Il Ghana, invece, a differenza dei fratelli nigeriani, senza alcun pudore, porta ai mondiali il trio delle meraviglie a centrocampo Muntari, Essien (o ciò che ne resta dopo l’assemblaggio) e Kevin Prince Boateng. E con questi dovranno fronteggiare la fortissima Germania e l’acciaccato Portogallo del claudicante C.RonaldoHelder Postiga, con tre mezze presenze nella Lazio a causa di problemi vari all’ernia inguinale guiderà la delegazione dei seghini portoghesi al mondiale, insieme al sempre presente Hugo Almeida e Rafa del Braga. Insomma, sono finiti i bei tempi di Rui Costa e Figo. Gli ottavi di finale sarebbero già una grande cosa per questo Portogallo.

Lo sguardo carismatico di colui che dovrebbe guidare il Giappone ai mondiali... per dire...

Lo sguardo carismatico di colui che dovrebbe guidare il Giappone ai mondiali… per dire…

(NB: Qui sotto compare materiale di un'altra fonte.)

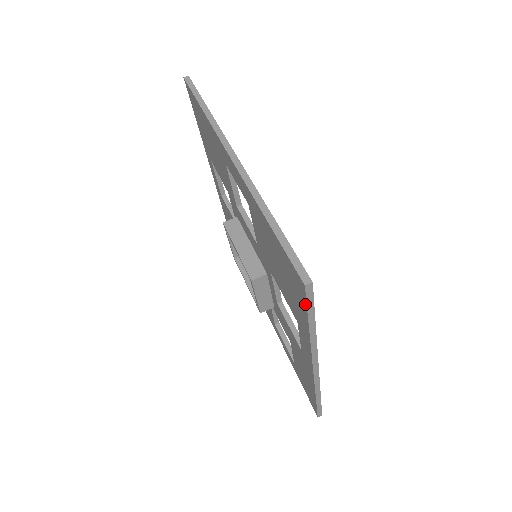
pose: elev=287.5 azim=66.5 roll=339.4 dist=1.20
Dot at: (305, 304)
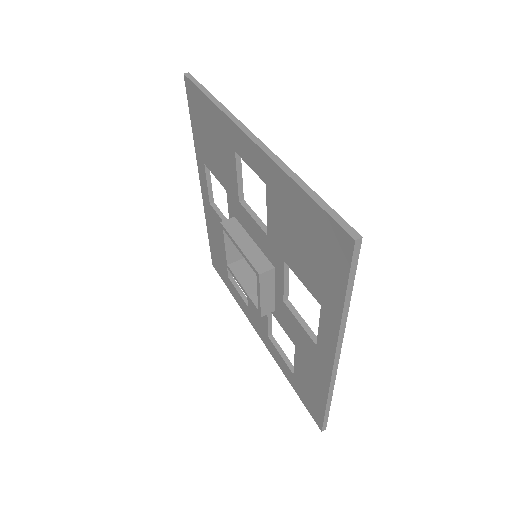
Dot at: (347, 268)
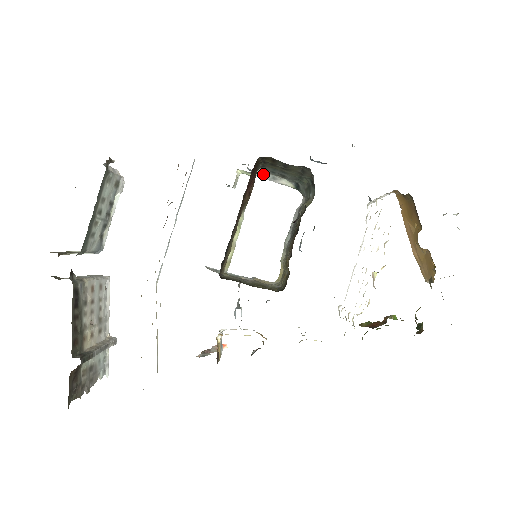
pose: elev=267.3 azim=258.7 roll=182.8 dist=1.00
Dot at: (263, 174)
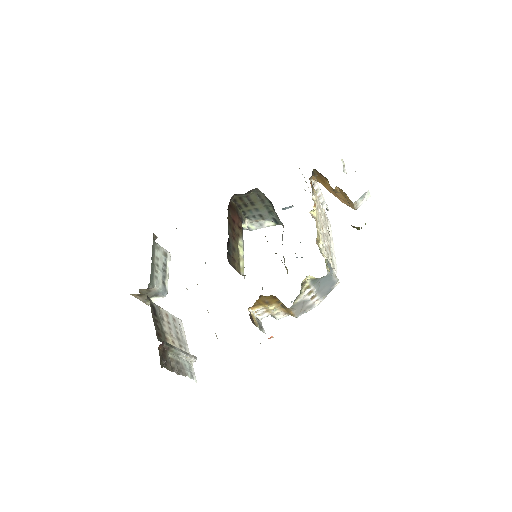
Dot at: (254, 226)
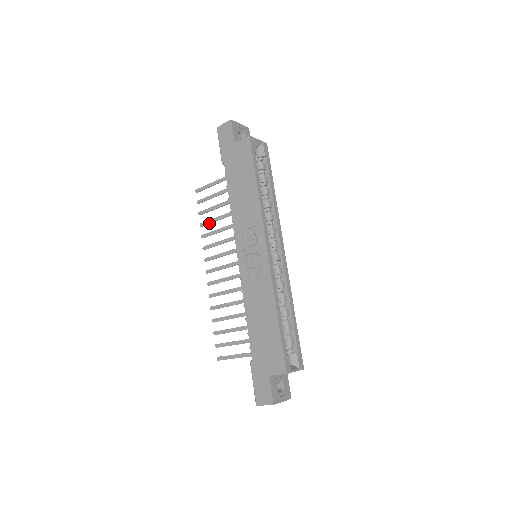
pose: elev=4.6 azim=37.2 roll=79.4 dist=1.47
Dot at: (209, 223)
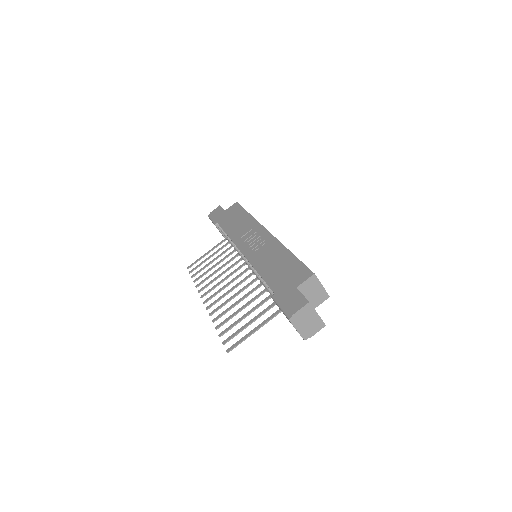
Dot at: (203, 275)
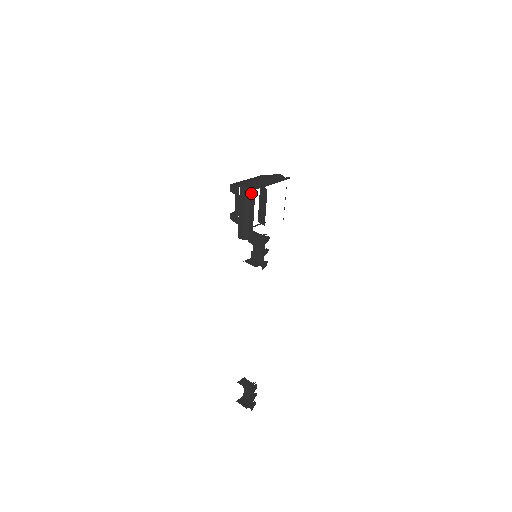
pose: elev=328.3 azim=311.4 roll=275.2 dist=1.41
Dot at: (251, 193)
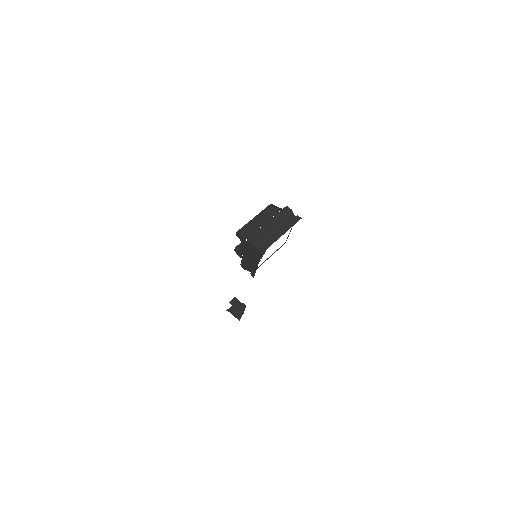
Dot at: (258, 251)
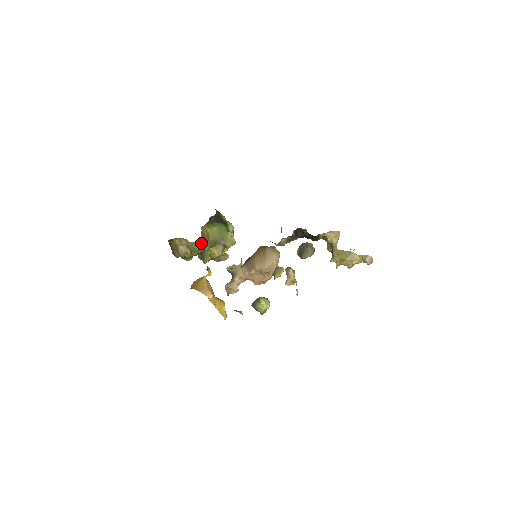
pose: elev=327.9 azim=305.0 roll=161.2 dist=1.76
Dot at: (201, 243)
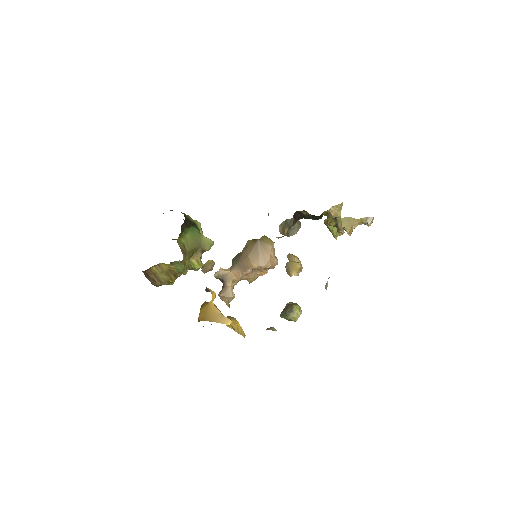
Dot at: (184, 261)
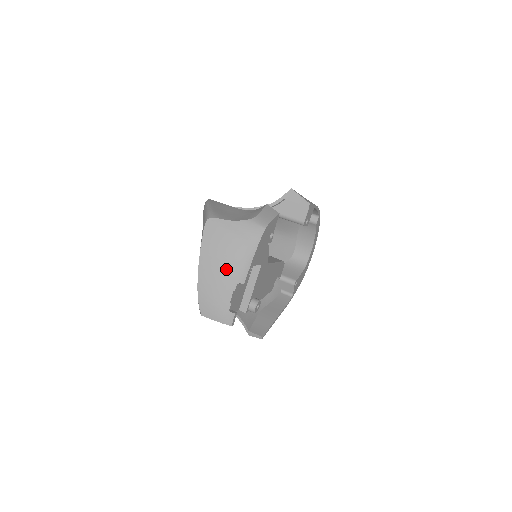
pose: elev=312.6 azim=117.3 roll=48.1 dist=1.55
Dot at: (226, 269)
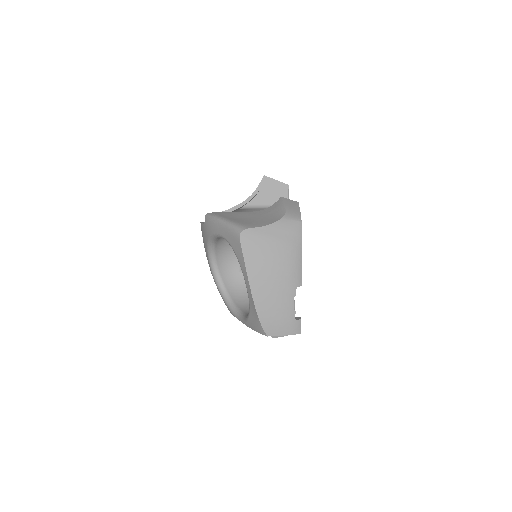
Dot at: (281, 278)
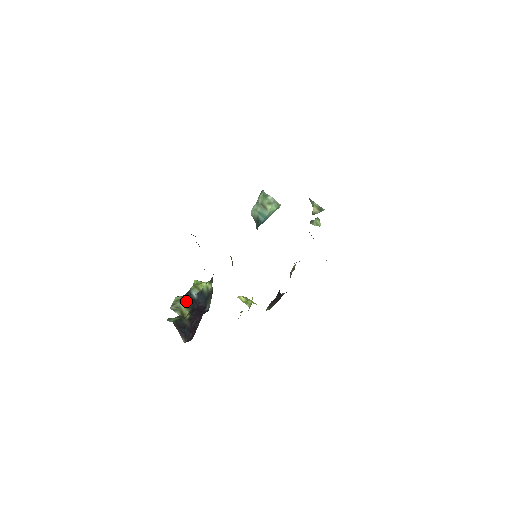
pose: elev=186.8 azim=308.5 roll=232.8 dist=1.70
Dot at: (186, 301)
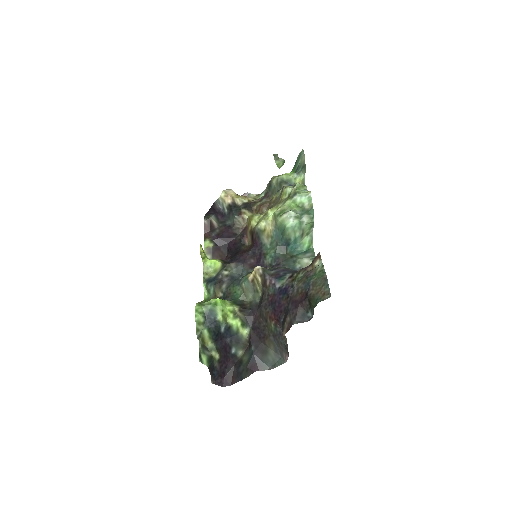
Dot at: (213, 332)
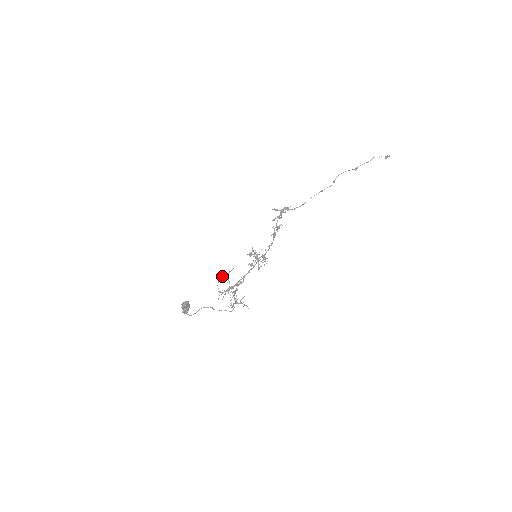
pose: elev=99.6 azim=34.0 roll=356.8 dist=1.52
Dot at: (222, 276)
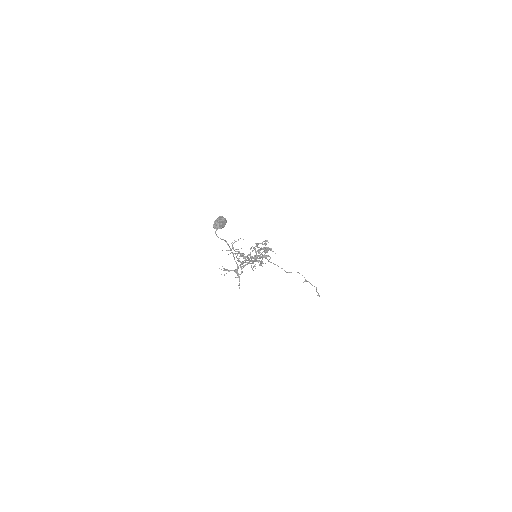
Dot at: occluded
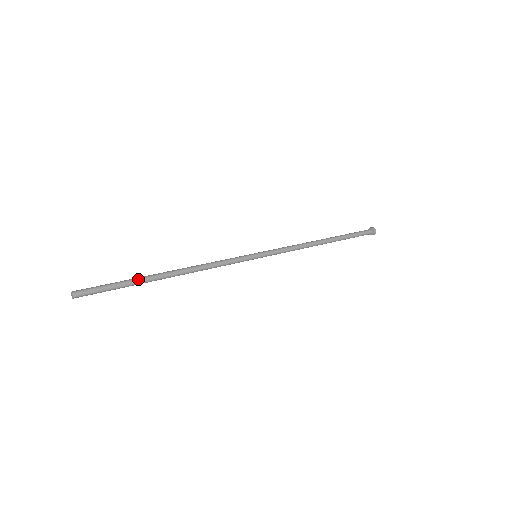
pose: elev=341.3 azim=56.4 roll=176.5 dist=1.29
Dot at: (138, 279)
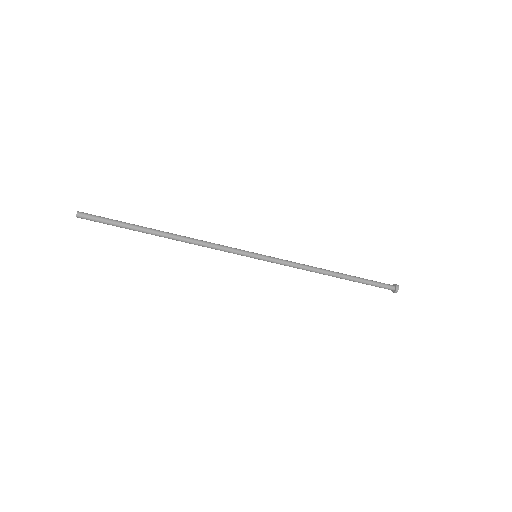
Dot at: (136, 226)
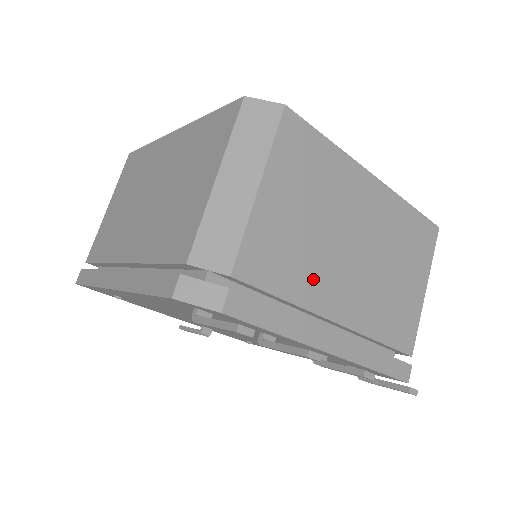
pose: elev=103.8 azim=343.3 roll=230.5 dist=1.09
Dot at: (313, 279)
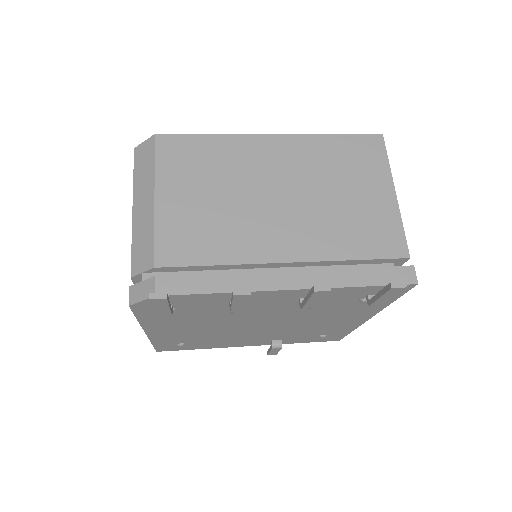
Dot at: (240, 238)
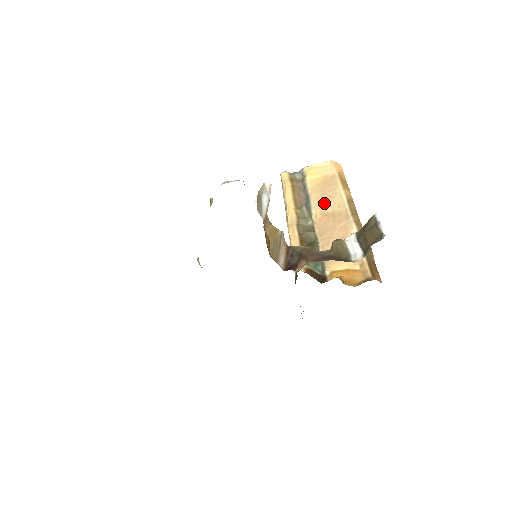
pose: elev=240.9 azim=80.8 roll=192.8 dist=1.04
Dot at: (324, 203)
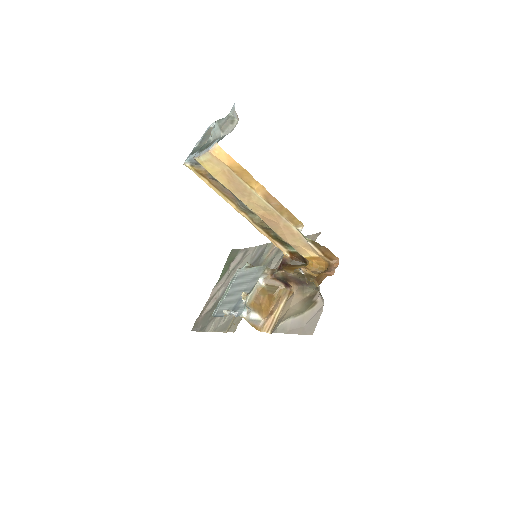
Dot at: (252, 205)
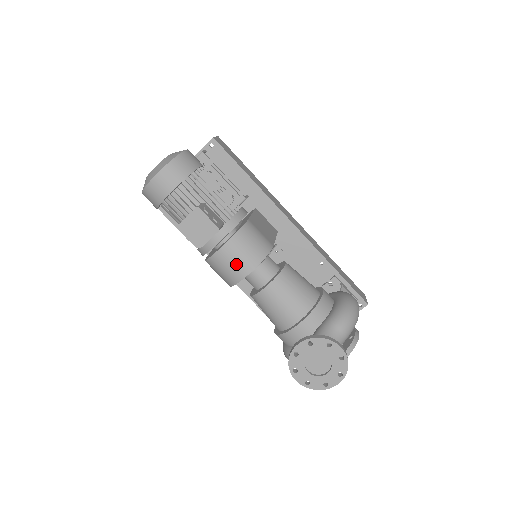
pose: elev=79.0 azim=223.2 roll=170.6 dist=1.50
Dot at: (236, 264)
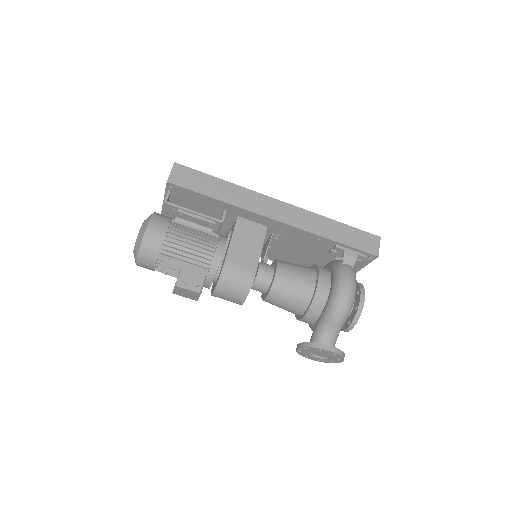
Dot at: (230, 300)
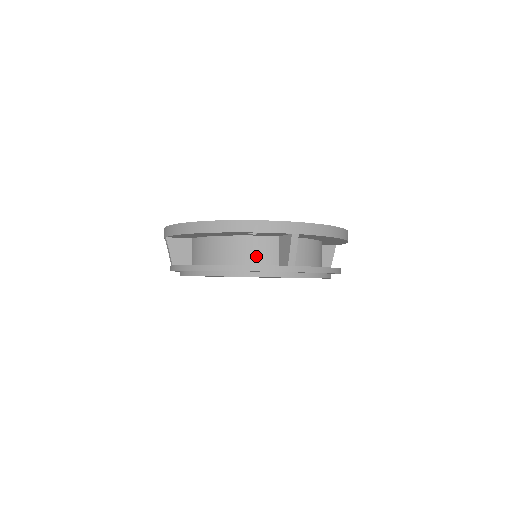
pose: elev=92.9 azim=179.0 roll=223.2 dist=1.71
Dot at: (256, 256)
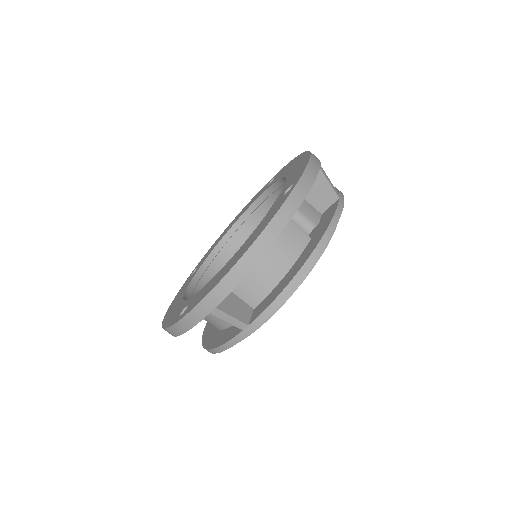
Dot at: occluded
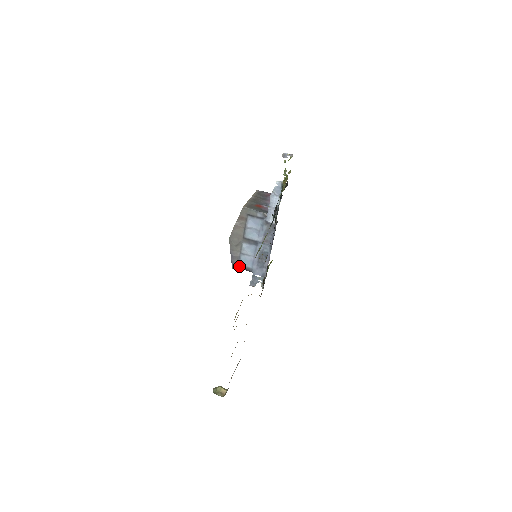
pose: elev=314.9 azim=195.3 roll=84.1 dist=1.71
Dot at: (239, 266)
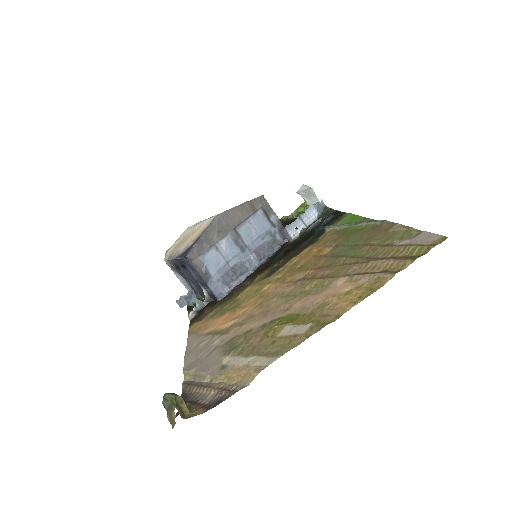
Dot at: (197, 260)
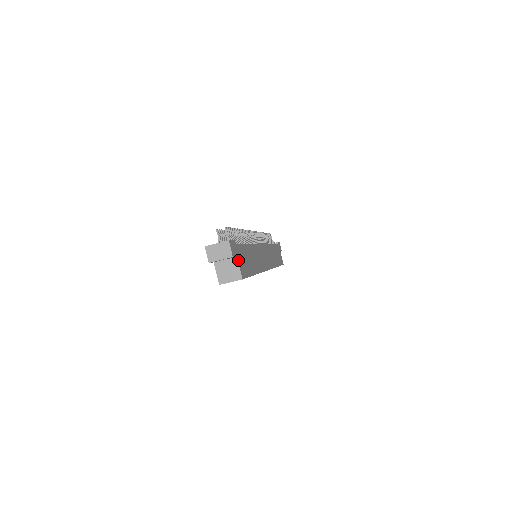
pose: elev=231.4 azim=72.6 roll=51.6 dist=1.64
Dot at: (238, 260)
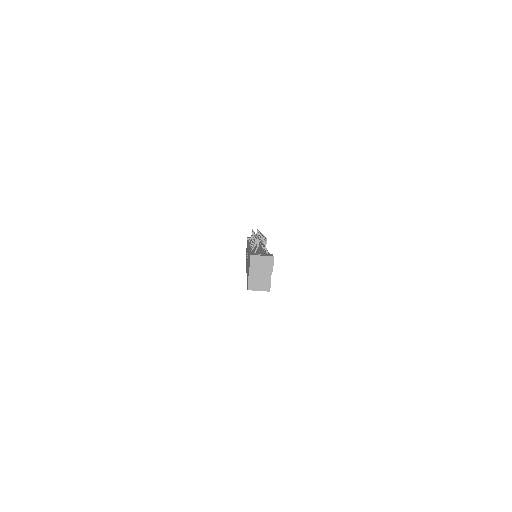
Dot at: (271, 273)
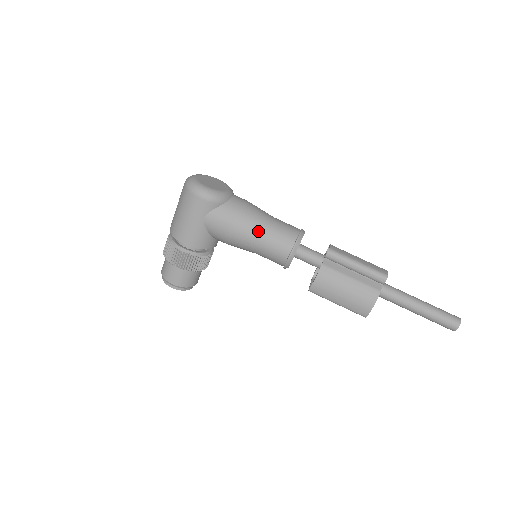
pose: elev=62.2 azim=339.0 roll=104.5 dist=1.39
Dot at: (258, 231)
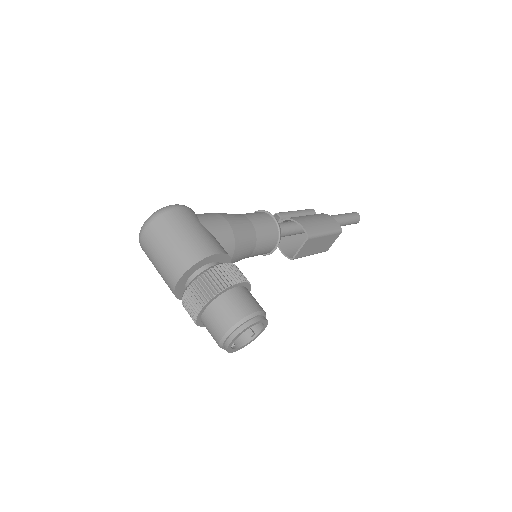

Che dire del Giappone? Che dire di una squadra che ha come trascinatore Honda, uno stupro vivente alla meritocrazia, un giocatore che gioca al Milan solo perché fa vendere gadget ai suoi connazionali rincoglioniti? Lui che è davvero convinto che i tifosi del Milan siano scontenti di lui perché ha fatto solo un gol (come se fosse quello il problema),lui che gira con 2 orologi, lui che nelle interviste pre mondiale vaneggia di possibili trionfi giapponesi nella rassegna iridata. In realtà il problema sarà spiegare ai suoi connazionali l’eliminazione, essendo questi ultimi completamente rincoglioniti. Già me li immagino festeggiare fino a tarda notte il gol della bandiera nel 6 a 1 che buscheranno contro la Costa d’Avorio, pensando di aver vinto. Ma il nostro paladino del marketing che non rende perché messo all’ala (come sostengono i soloni e grandi ammiratori del campionato russo) non sarà solo. Con lui ci saranno anche l’irreprensibile Yuto Nagatomo (o Nagatopo per gli amici) e Kagawa del Manchester Utd, senza contare il capocannoniere della J-League Yoshito Okubo. Non vedo l’ora che Yaya Tourè e il fratello nero Drogba li fagocitino alla prima, giusto per spiegargli come il calcio sia nonostante tutto uno sport serio e che a certi livelli, loro non ci faranno mai nulla.

Ci sono quattro seghini provenienti dal campionato italiano nella lista dei 23 convocati dell’Algeria per i Mondiali, tra i quali spicca sicuramente Mesbah del Livorno (del resto era il pallone d’oro algerino due anni fa, per dire il livello..), senza trascurare Taider dell’Inter. Nell’elenco dei convocati c’è persino anche un calciatore attualmente senza squadra, Madjid Bougherra, che sarà l’unico a siglare nella disgraziata spedizione algerina. Anche loro avranno come grande problema quello di placare la delusione dei tifosi, i quali non conosceranno vie di mezzo. Faranno festa per un gol in preda all’euforia, ed esploderanno colpi di mortaio ad altezza d’uomo per ogni sconfitta.

La mia amata Olanda, ha inspiegabilmente deciso di convocare Urby Emanuelson nonostante la stagione indegna del laterale che da diversi anni, sverna ignobilmente a Milanello. Trattasi del giocatore più stupido e insulso tatticamente dell’intera serie A italiana, riuscendo a mettersi dietro persino Guarin, un altro fulmine di guerra in termini di acume tattico e che giocherà ai mondiali con la Colombia. A lui si aggiungerà il (purtroppo) rossonero Zapata, uno che in quanto a seghinate non ha bisogno certo di presentazioni.

Insomma, ne vedremo delle belle. Tenetevi pronti.